Берлин передавал увертюру к опере Вебера «Оберон», одну из любимых моих вещей. Партия валторны, имитирующей звуки охотничьего рога, печальным эхом отзывалась в темных волшебных лесах. Казалось, вот-вот из зеленой чащи выйдет заколдованный олень с ветвистыми рогами, залают собаки, помчатся веселые охотники…
Меня вывел из полусна резкий телефонный звонок междугородки. Машинально нажав кнопку магнитофона, всегда подключенного и готового к записи, я снял трубку.
— Алло, я слушаю.
— Ну, здравствуй, это я…
Знакомый голос с характерным придыханием в конце фразы заставил меня окончательно проснуться.
— Здравствуй, Вероника. Как ты узнала, что я дома? Я только сегодня приехал.
— Просто позвонила наугад. Сижу одна, на улице дождь… Ты меня еще любишь?
— Не знаю. Ты меня разбудила. И мне есть хочется. Вот поем, и тогда подумаю. — Я автоматически вел разговор в обычном шутливом тоне.
— Слушай, приезжай скорее, а? Когда ты приедешь?
— Думаю, что скоро. У меня здесь есть еще кое-какие дела, но я их скоро закончу, а потом поеду в Город. Может, через два или три дня. Как у тебя? Все в порядке?
— Ничего. Переболела гриппом, а так все нормально.
— Что тебе привезти из Москвы?
— Себя. И кило изюма. Тетка кекс спечет, ты же любишь.
— Хорошо, постараюсь найти. Как ее радикулит?

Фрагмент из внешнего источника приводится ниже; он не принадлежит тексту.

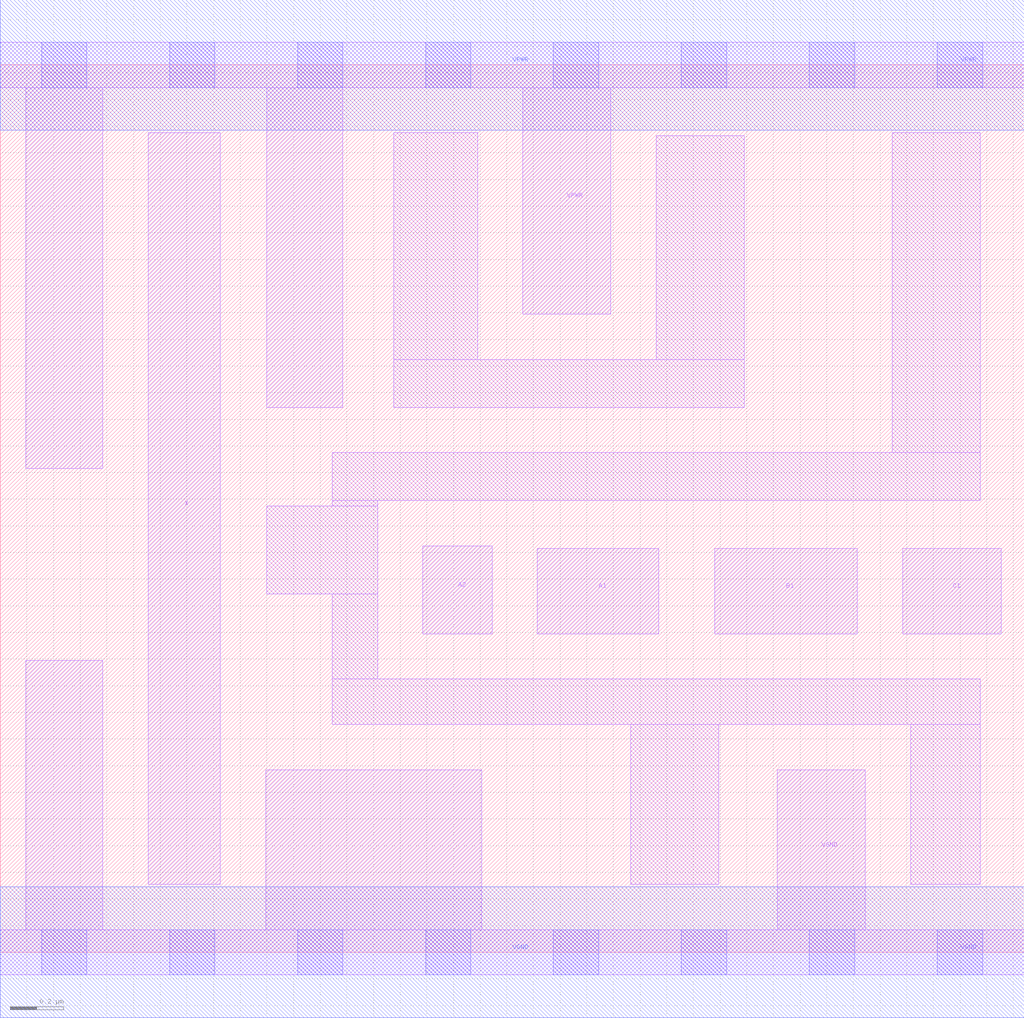
<source format=lef>
# Copyright 2020 The SkyWater PDK Authors
#
# Licensed under the Apache License, Version 2.0 (the "License");
# you may not use this file except in compliance with the License.
# You may obtain a copy of the License at
#
#     https://www.apache.org/licenses/LICENSE-2.0
#
# Unless required by applicable law or agreed to in writing, software
# distributed under the License is distributed on an "AS IS" BASIS,
# WITHOUT WARRANTIES OR CONDITIONS OF ANY KIND, either express or implied.
# See the License for the specific language governing permissions and
# limitations under the License.
#
# SPDX-License-Identifier: Apache-2.0

VERSION 5.7 ;
  NAMESCASESENSITIVE ON ;
  NOWIREEXTENSIONATPIN ON ;
  DIVIDERCHAR "/" ;
  BUSBITCHARS "[]" ;
UNITS
  DATABASE MICRONS 200 ;
END UNITS
MACRO sky130_fd_sc_lp__a211o_2
  CLASS CORE ;
  SOURCE USER ;
  FOREIGN sky130_fd_sc_lp__a211o_2 ;
  ORIGIN  0.000000  0.000000 ;
  SIZE  3.840000 BY  3.330000 ;
  SYMMETRY X Y R90 ;
  SITE unit ;
  PIN A1
    ANTENNAGATEAREA  0.315000 ;
    DIRECTION INPUT ;
    USE SIGNAL ;
    PORT
      LAYER li1 ;
        RECT 2.015000 1.195000 2.470000 1.515000 ;
    END
  END A1
  PIN A2
    ANTENNAGATEAREA  0.315000 ;
    DIRECTION INPUT ;
    USE SIGNAL ;
    PORT
      LAYER li1 ;
        RECT 1.585000 1.195000 1.845000 1.525000 ;
    END
  END A2
  PIN B1
    ANTENNAGATEAREA  0.315000 ;
    DIRECTION INPUT ;
    USE SIGNAL ;
    PORT
      LAYER li1 ;
        RECT 2.680000 1.195000 3.215000 1.515000 ;
    END
  END B1
  PIN C1
    ANTENNAGATEAREA  0.315000 ;
    DIRECTION INPUT ;
    USE SIGNAL ;
    PORT
      LAYER li1 ;
        RECT 3.385000 1.195000 3.755000 1.515000 ;
    END
  END C1
  PIN X
    ANTENNADIFFAREA  0.588000 ;
    DIRECTION OUTPUT ;
    USE SIGNAL ;
    PORT
      LAYER li1 ;
        RECT 0.555000 0.255000 0.825000 3.075000 ;
    END
  END X
  PIN VGND
    DIRECTION INOUT ;
    USE GROUND ;
    PORT
      LAYER li1 ;
        RECT 0.000000 -0.085000 3.840000 0.085000 ;
        RECT 0.095000  0.085000 0.385000 1.095000 ;
        RECT 0.995000  0.085000 1.805000 0.685000 ;
        RECT 2.915000  0.085000 3.245000 0.685000 ;
      LAYER mcon ;
        RECT 0.155000 -0.085000 0.325000 0.085000 ;
        RECT 0.635000 -0.085000 0.805000 0.085000 ;
        RECT 1.115000 -0.085000 1.285000 0.085000 ;
        RECT 1.595000 -0.085000 1.765000 0.085000 ;
        RECT 2.075000 -0.085000 2.245000 0.085000 ;
        RECT 2.555000 -0.085000 2.725000 0.085000 ;
        RECT 3.035000 -0.085000 3.205000 0.085000 ;
        RECT 3.515000 -0.085000 3.685000 0.085000 ;
      LAYER met1 ;
        RECT 0.000000 -0.245000 3.840000 0.245000 ;
    END
  END VGND
  PIN VPWR
    DIRECTION INOUT ;
    USE POWER ;
    PORT
      LAYER li1 ;
        RECT 0.000000 3.245000 3.840000 3.415000 ;
        RECT 0.095000 1.815000 0.385000 3.245000 ;
        RECT 1.000000 2.045000 1.285000 3.245000 ;
        RECT 1.960000 2.395000 2.290000 3.245000 ;
      LAYER mcon ;
        RECT 0.155000 3.245000 0.325000 3.415000 ;
        RECT 0.635000 3.245000 0.805000 3.415000 ;
        RECT 1.115000 3.245000 1.285000 3.415000 ;
        RECT 1.595000 3.245000 1.765000 3.415000 ;
        RECT 2.075000 3.245000 2.245000 3.415000 ;
        RECT 2.555000 3.245000 2.725000 3.415000 ;
        RECT 3.035000 3.245000 3.205000 3.415000 ;
        RECT 3.515000 3.245000 3.685000 3.415000 ;
      LAYER met1 ;
        RECT 0.000000 3.085000 3.840000 3.575000 ;
    END
  END VPWR
  OBS
    LAYER li1 ;
      RECT 1.000000 1.345000 1.415000 1.675000 ;
      RECT 1.245000 0.855000 3.675000 1.025000 ;
      RECT 1.245000 1.025000 1.415000 1.345000 ;
      RECT 1.245000 1.675000 1.415000 1.695000 ;
      RECT 1.245000 1.695000 3.675000 1.875000 ;
      RECT 1.475000 2.045000 2.790000 2.225000 ;
      RECT 1.475000 2.225000 1.790000 3.075000 ;
      RECT 2.365000 0.255000 2.695000 0.855000 ;
      RECT 2.460000 2.225000 2.790000 3.065000 ;
      RECT 3.345000 1.875000 3.675000 3.075000 ;
      RECT 3.415000 0.255000 3.675000 0.855000 ;
  END
END sky130_fd_sc_lp__a211o_2

</source>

— Пока не беспокоит. Она сейчас пошла к соседке, они там на пару смотрят «Изауру»[12].
— А ты?
— Не хочу. Мне на Леонсио смотреть противно. Он, как ты, такой же вредный. И вообще надоело — все только и говорят: 'Ах, Изаура, ах, Леонсио!' И на работе, и дома. Совсем с ума посходили.
— Ладно, приеду тебя развлекать.
— Давай. А я буду тебя. Хочешь?
— Прямо сейчас? По телефону? Это что-то новенькое!
— Иди к черту! Ну, хорошо, спокойной ночи. Прости, что разбудила.
— Пока, будь здорова. Целую ручки, пани.